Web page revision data
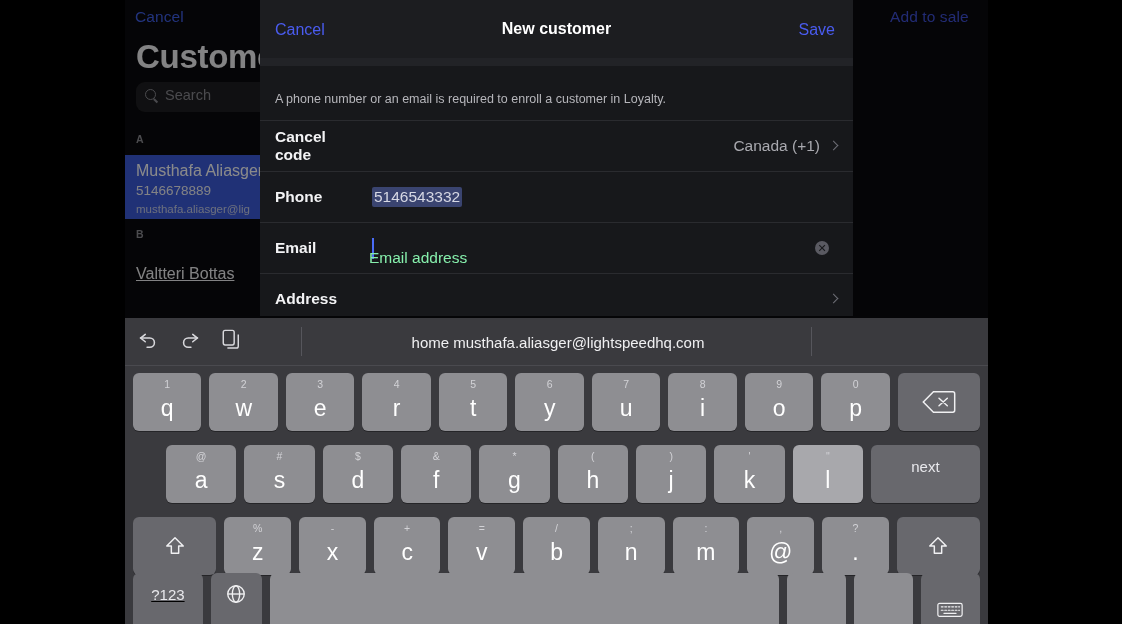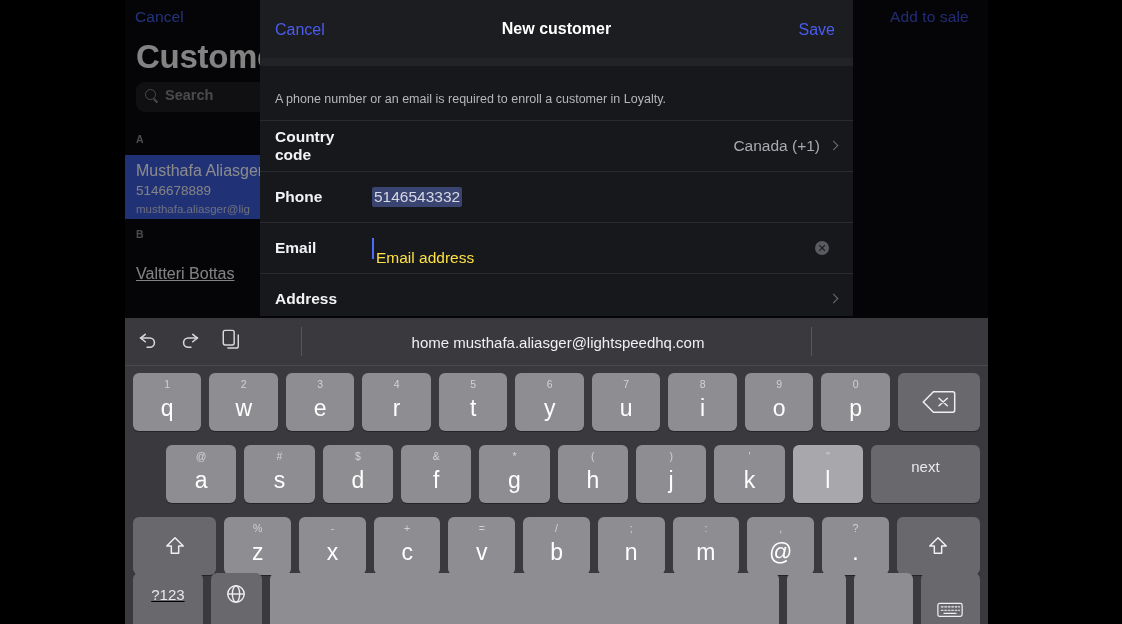--- a/index.html
+++ b/index.html
@@ -40,7 +40,6 @@
     position: absolute; left: 11px; top: 82px;
     width: 246px; height: 30px; border-radius: 9px;
     background: #1f1f22;
-    font-weight: bold;
   }
   .bg-search .mag {
     position: absolute; left: 9px; top: 7px; width: 11px; height: 11px;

*Task requirements:* Which lines above hold the word "width"? Copy each of them.

*Response box:*
     width: 246px; height: 30px; border-radius: 9px;
     position: absolute; left: 9px; top: 7px; width: 11px; height: 11px;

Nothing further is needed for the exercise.